Since the context of the question is comparing a column to a string literal, neither the collation of the instance (often referred to as "server") nor the collation of the database have any direct impact here. Collations are stored per each column, and each column can have a different collation, and those collations don't need to be the same as the database's default collation or the instance's collation. Sure, the instance collation is the default for what a newly created database will use as its default collation if the COLLATE clause wasn't specified when creating the database. And likewise, the database's default collation is what an altered or newly created column will use if the COLLATE clause wasn't specified.
You should use the case-insensitive collation that is otherwise the same as the collation of the column. Use the following query to find the column's collation (change the table's name and schema name):
SELECT col.*
FROM sys.columns col
WHERE col.[object_id] = OBJECT_ID(N'dbo.TableName')
AND col.[collation_name] IS NOT NULL;
Then just change the _CS to be _CI. So, Latin1_General_100_CS_AS would become Latin1_General_100_CI_AS.
If the column is using a binary collation (ending in _BIN or _BIN2), then find a similar collation using the following query:
SELECT *
FROM sys.fn_helpcollations() col
WHERE col.[name] LIKE N'{CurrentCollationMinus"_BIN"}[_]CI[_]%';
For example, assuming the column is using Japanese_XJIS_100_BIN2, do this:
SELECT *
FROM sys.fn_helpcollations() col
WHERE col.[name] LIKE N'Japanese_XJIS_100[_]CI[_]%';
For more info on collations, encodings, etc, please visit: Collations Info
No, only using LIKE will not work.
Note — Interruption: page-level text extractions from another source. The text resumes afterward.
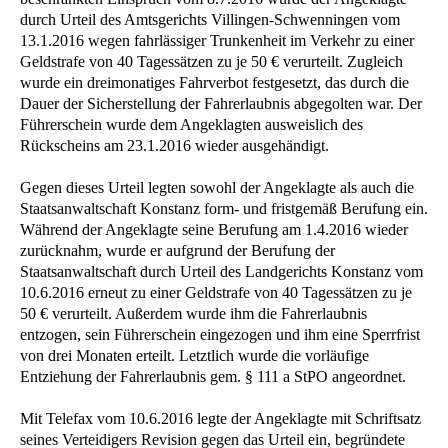
durch Urteil des Amtsgerichts Villingen-Schwenningen vom
13.1.2016 wegen fahrlässiger Trunkenheit im Verkehr zu einer
Geldstrafe von 40 Tagessätzen zu je 50 € verurteilt. Zugleich
wurde ein dreimonatiges Fahrverbot festgesetzt, das durch die
Dauer der Sicherstellung der Fahrerlaubnis abgegolten war. Der
Führerschein wurde dem Angeklagten ausweislich des
Rückscheins am 23.1.2016 wieder ausgehändigt.
Gegen dieses Urteil legten sowohl der Angeklagte als auch die
Staatsanwaltschaft Konstanz form- und fristgemäß Berufung ein.
Während der Angeklagte seine Berufung am 1.4.2016 wieder
zurücknahm, wurde er aufgrund der Berufung der
Staatsanwaltschaft durch Urteil des Landgerichts Konstanz vom
10.6.2016 erneut zu einer Geldstrafe von 40 Tagessätzen zu je
50 € verurteilt. Außerdem wurde ihm die Fahrerlaubnis
entzogen, sein Führerschein eingezogen und ihm eine Sperrfrist
von drei Monaten erteilt. Letztlich wurde die vorläufige
Entziehung der Fahrerlaubnis gem. § 111 a StPO angeordnet.
Mit Telefax vom 10.6.2016 legte der Angeklagte mit Schriftsatz
seines Verteidigers Revision gegen das Urteil ein, begründete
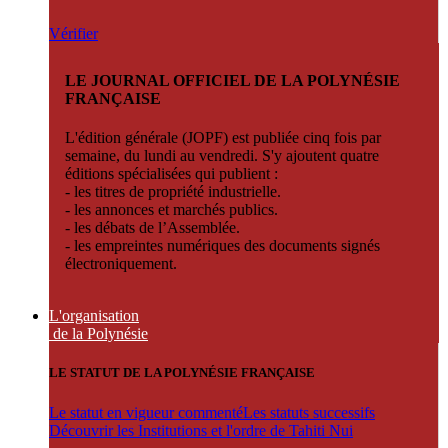
Vérifier
LE JOURNAL OFFICIEL DE LA POLYNÉSIE
FRANÇAISE
L'édition générale (JOPF) est publiée cinq fois par
semaine, du lundi au vendredi. S'y ajoutent quatre
éditions spécialisées qui publient :
- les titres de propriété industrielle.
- les annonces et marchés publics.
- les débats de l’Assemblée.
- les empreintes numériques des documents signés
électroniquement.
L'organisation
de la Polynésie
LE STATUT DE LA POLYNÉSIE FRANÇAISE
Le statut en vigueur commenté
Les statuts successifs
Découvrir les Institutions et l'ordre de Tahiti Nui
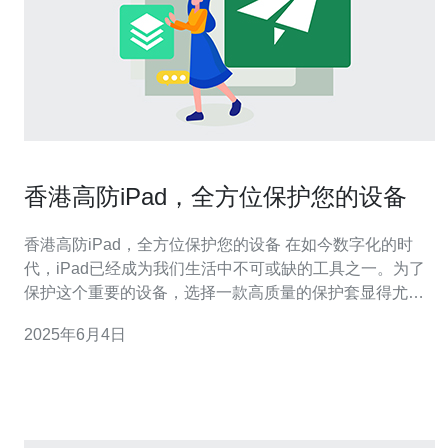
香港高防iPad，全方位保护您的设备
香港高防iPad，全方位保护您的设备 在如今数字化的时
代，iPad已经成为我们生活中不可或缺的工具之一。为了
保护这个重要的设备，选择一款高质量的保护套显得尤为
重要。香港高防iPad以其优质的材料和精湛的工艺著称，
2025年6月4日
能够全方位保护您的iPad，让您的设备远离划痕和摔落的
伤害。 香港高防iPad采用高品质的材料，如硅胶、皮革
等，保证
LIKE searches values matching exactly your given pattern. In this case LIKE would find only the text 'sOmeVal' and not 'someval'.
A pracitcable solution is using the LCASE() function. LCASE('sOmeVal') gets the lowercase string of your text: 'someval'. If you use this function for both sides of your comparison, it works:
SELECT * FROM myTable WHERE LCASE(myField) LIKE LCASE('sOmeVal')
The statement compares two lowercase strings, so that your 'sOmeVal' will match every other notation of 'someval' (e.g. 'Someval', 'sOMEVAl' etc.).
You can force the case sensitive, casting to a varbinary like that:
SELECT * FROM myTable
WHERE convert(varbinary, myField) = convert(varbinary, 'sOmeVal')
What database are you on? With MS SQL Server, it's a database-wide setting, or you can over-ride it per-query with the COLLATE keyword.